## Work to be completed
Take the line with "font-size: 15px; font-weight: bold;" and the rest of the lines after it, to the end of the entries, and restate them exactly.
*** Opening of Provided records ***
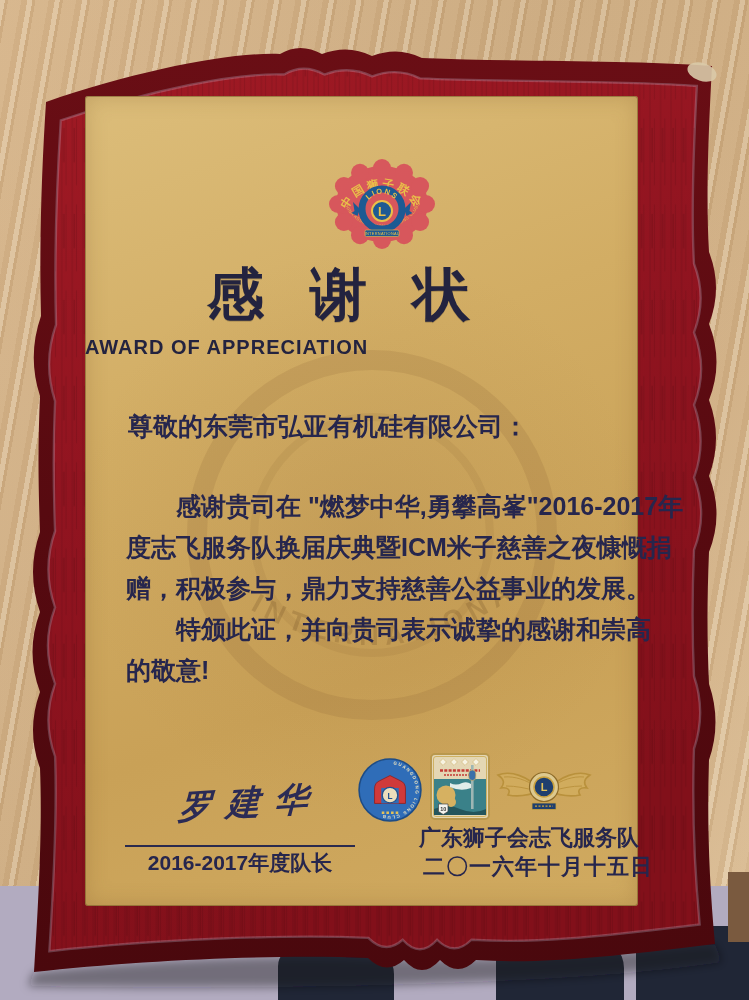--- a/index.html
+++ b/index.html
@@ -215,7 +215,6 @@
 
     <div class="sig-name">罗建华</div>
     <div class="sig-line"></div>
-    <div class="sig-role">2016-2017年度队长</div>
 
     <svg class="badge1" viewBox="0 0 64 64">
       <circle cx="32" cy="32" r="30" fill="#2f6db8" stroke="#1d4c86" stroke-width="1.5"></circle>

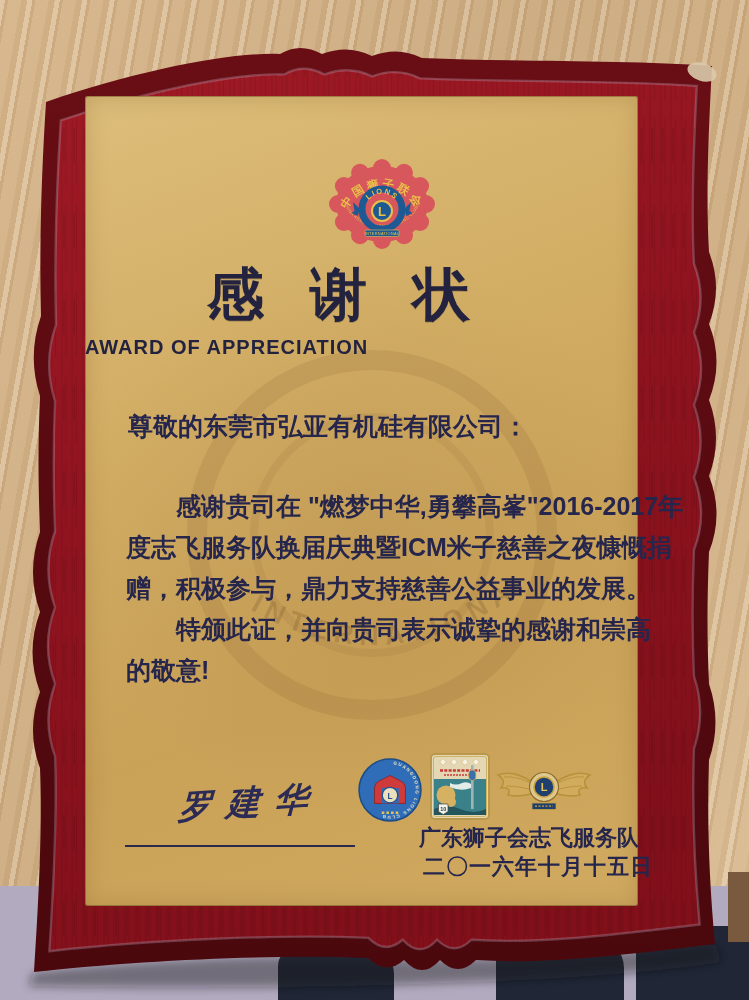--- a/index.html
+++ b/index.html
@@ -71,7 +71,7 @@
   .issuer-org  { left:318px; top:727px; width:235px;
     font-size:22px; font-weight:600; color:#26264d; white-space:nowrap;margin-left:16px; }
   .issuer-date { left:318px; top:756px; width:235px;
-    font-size:22px; font-weight:600; color:#26264d; letter-spacing:1px; white-space:nowrap;margin-left:20px; }
+    font-size:22px; font-weight:600; color:#26264d; letter-spacing:1px; white-space:nowrap; }
 </style>
 </head>
 <body>

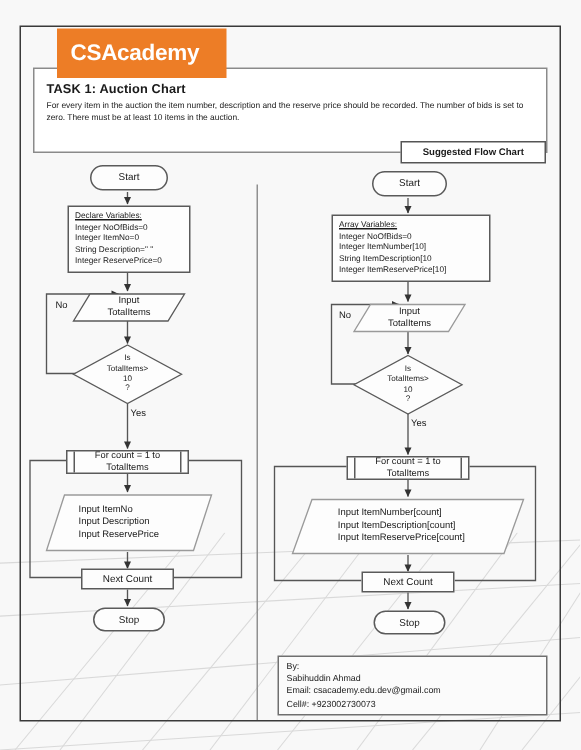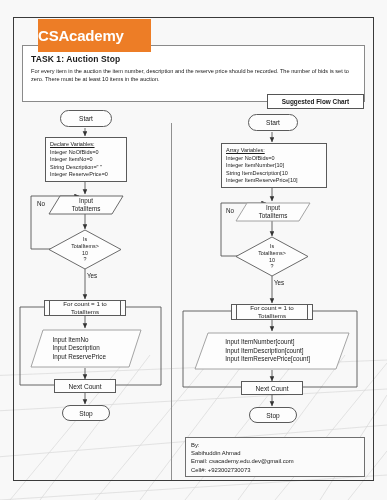--- a/index.html
+++ b/index.html
@@ -55,6 +55,7 @@
     z-index: 5;
   }
   .logo-text {
+    margin-left: 9px;
     font-size: 15px; font-weight: bold; color: #ffffff;
     letter-spacing: -.2px;
   }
*** Close of Provided records ***
## Expected answer
     font-size: 15px; font-weight: bold; color: #ffffff;
     letter-spacing: -.2px;
   }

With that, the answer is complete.